Adam Jermyn comments on Grouped Loss may disfavor discontinuous capabilities

Adam Jermyn 10 Jul 2022 5:43 UTC
LW: 2 AF: 2
0
AF
This is kind of the point of meta-learning, or ‘transfer’ in a broad sense: you train on X, and Y gets better!
I’m not saying that the knowledge doesn’t transfer, I’m saying it would seem weird if it transferred sharply. Specifically, if task Z is composed of performing task X then task Y, I would expect improving X to improve Z, and I would expect improving Y to improve Z, and I would expect P(Z performed correctly) to be given by P(X performed correctly) and P(Y performed correctly). I think that means Z will improve a bit more sharply than either X or Y, but not drastically so?
But I could absolutely be wrong here! Real models do things undreamt of in theory.
But we have plenty of evidence that how you weight or group data would change the dynamics and capabilities quantitatively and qualitatively … it’s not merely that MoEs seem to do slightly better on memorization-heavy benchmarks than reasoning ones, it’s that the meta-learning doesn’t happen at all!
The first part is what I’m hoping for: I want it to have different dynamics and capabilities, at least at intermediate stages… it’s fine if it eventually gets to the same place.
The second part would definitely be bad, if only because it’s a heavy alignment tax and if this incurs a large tax it’s a non-starter. Thanks for your intuition around this!
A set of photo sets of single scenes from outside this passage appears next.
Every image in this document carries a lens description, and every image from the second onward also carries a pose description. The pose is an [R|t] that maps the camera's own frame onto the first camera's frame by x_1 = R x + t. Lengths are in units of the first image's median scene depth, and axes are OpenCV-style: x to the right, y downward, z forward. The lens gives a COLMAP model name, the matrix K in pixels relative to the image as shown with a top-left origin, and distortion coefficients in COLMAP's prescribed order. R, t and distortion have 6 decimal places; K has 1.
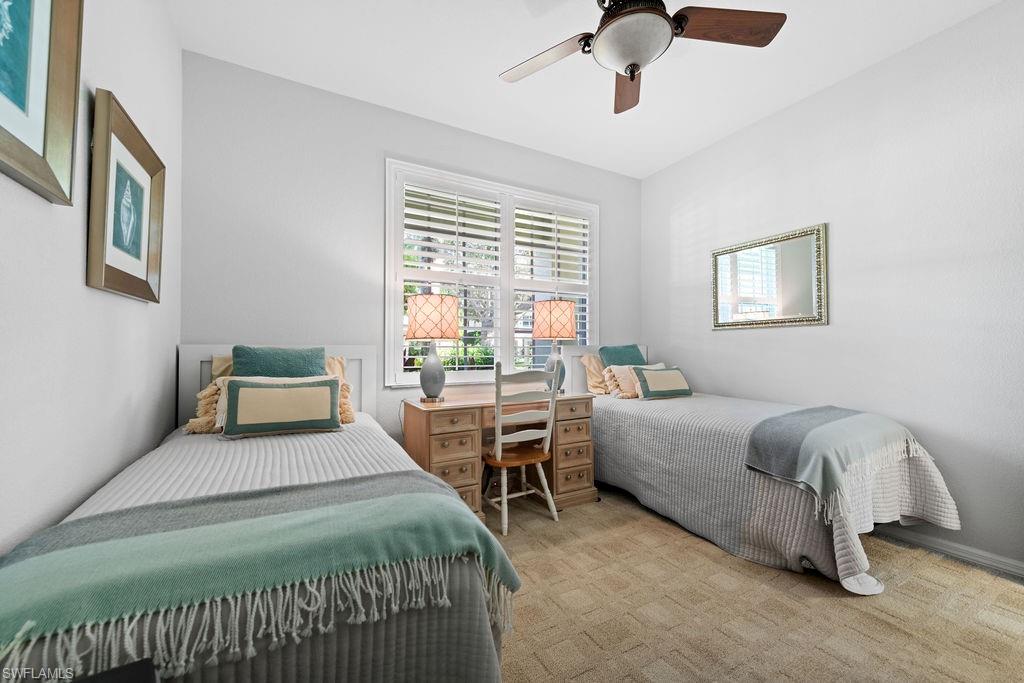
lens RADIAL K [[412.4, 0, 510.4], [0, 412.4, 337.1], [0, 0, 1]] dist [0.010908, -0.000078]
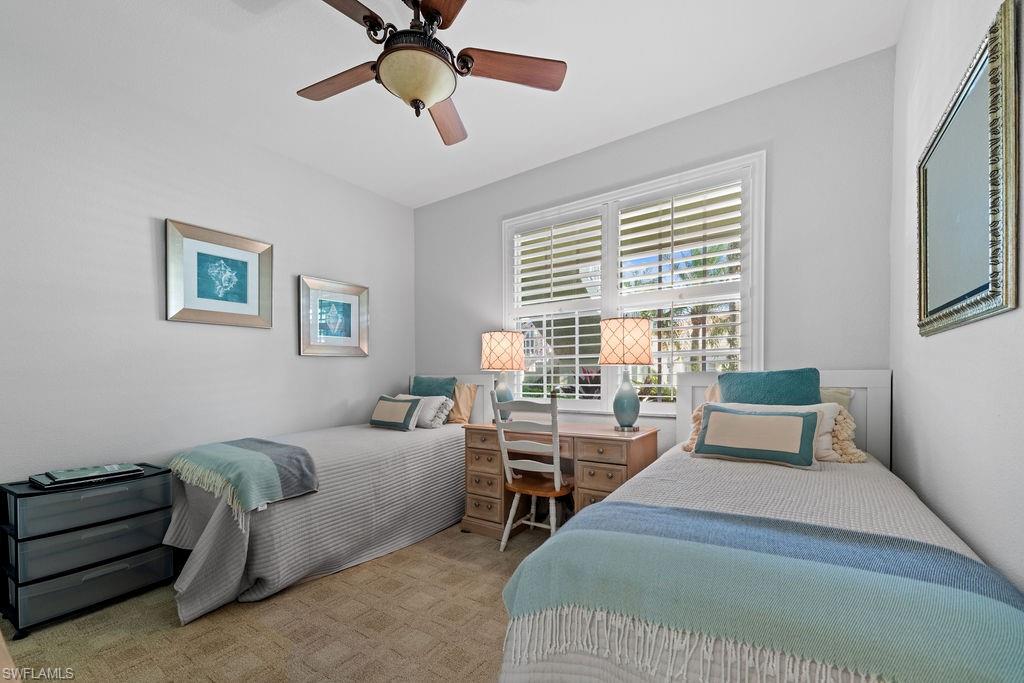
lens RADIAL K [[412.4, 0, 505.4], [0, 412.4, 379.1], [0, 0, 1]] dist [0.010908, -0.000078]
pose [[0.445964, 0.000718, -0.895051, 0.653157], [0.033624, 0.999280, 0.017555, 0.008206], [0.894419, -0.037924, 0.445619, 0.372338]]
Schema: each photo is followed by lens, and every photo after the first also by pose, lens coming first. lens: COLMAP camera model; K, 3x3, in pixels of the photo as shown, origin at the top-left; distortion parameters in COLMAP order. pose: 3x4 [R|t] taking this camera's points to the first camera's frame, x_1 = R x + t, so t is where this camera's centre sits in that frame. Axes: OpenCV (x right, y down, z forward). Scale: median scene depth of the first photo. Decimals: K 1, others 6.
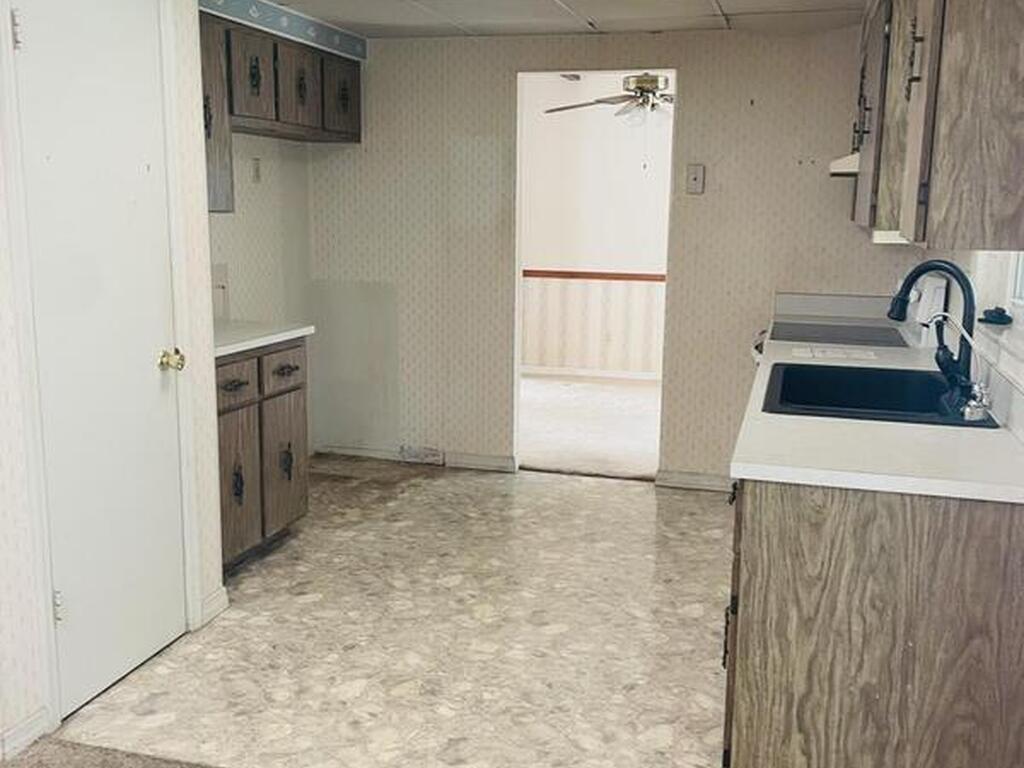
lens RADIAL K [[1033.8, 0, 512.7], [0, 1033.8, 398.4], [0, 0, 1]] dist [0.071297, -0.006680]
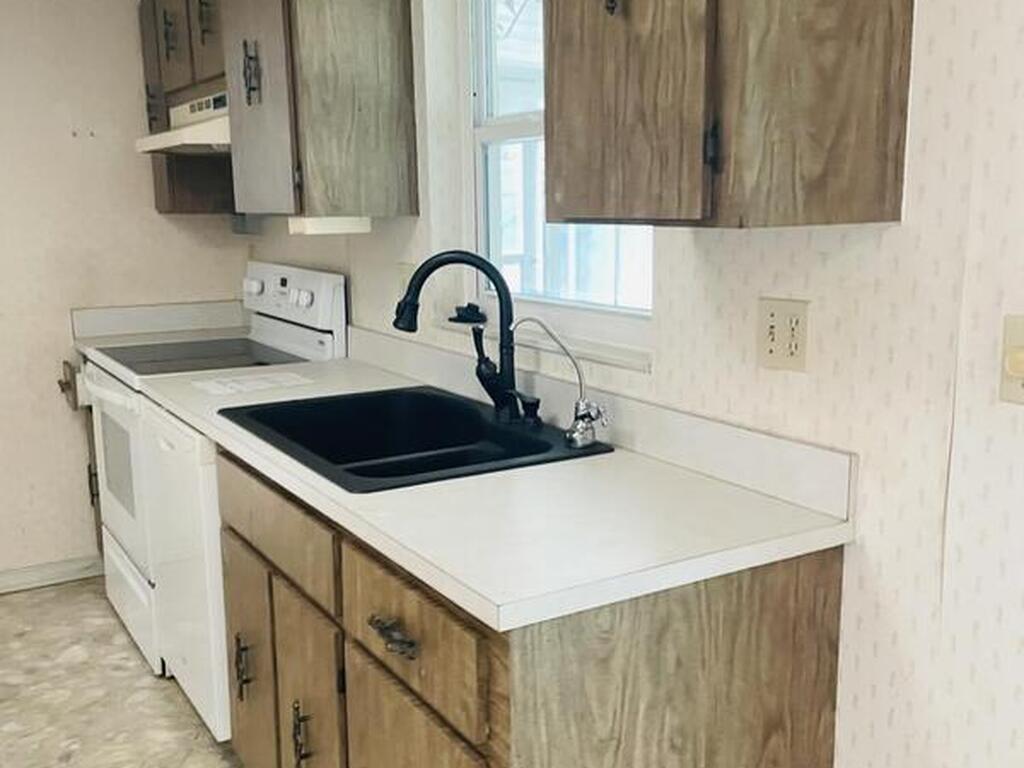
lens RADIAL K [[1033.8, 0, 512.7], [0, 1033.8, 398.4], [0, 0, 1]] dist [0.071297, -0.006680]
pose [[0.677315, -0.161690, 0.717706, -0.185350], [0.158322, 0.984727, 0.072434, -0.095489], [-0.718456, 0.064568, 0.692569, 0.582445]]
I would hazard the guess that it might learn the suppressed capabilities relatively rapidly. This would be very bad for safety purposes if you thought you trained a safe model you could release publicly, say, which did all sorts of useful things but couldn’t be made to do dangerous new things; and yet all you did was create a capabilities overhang for the first person to come along to unlock by finetuning.
That indeed seems bad. And to make sure I’ve got it right, the intuition here is that the model strongly “wants” to learn the suppressed features (because they’re very instrumental on the simple loss)? I guess the other thing that could happen is that you’ve screwed the model up too badly by training it on this grouped loss, so that those features are really far out of reach. I’m not quite sure how to think about this.
My takeaway is that to the extent this helps with safety, it’s a brittle strategy, and it has a good chance of incurring too-large a performance penalty to be viable in a competitive world.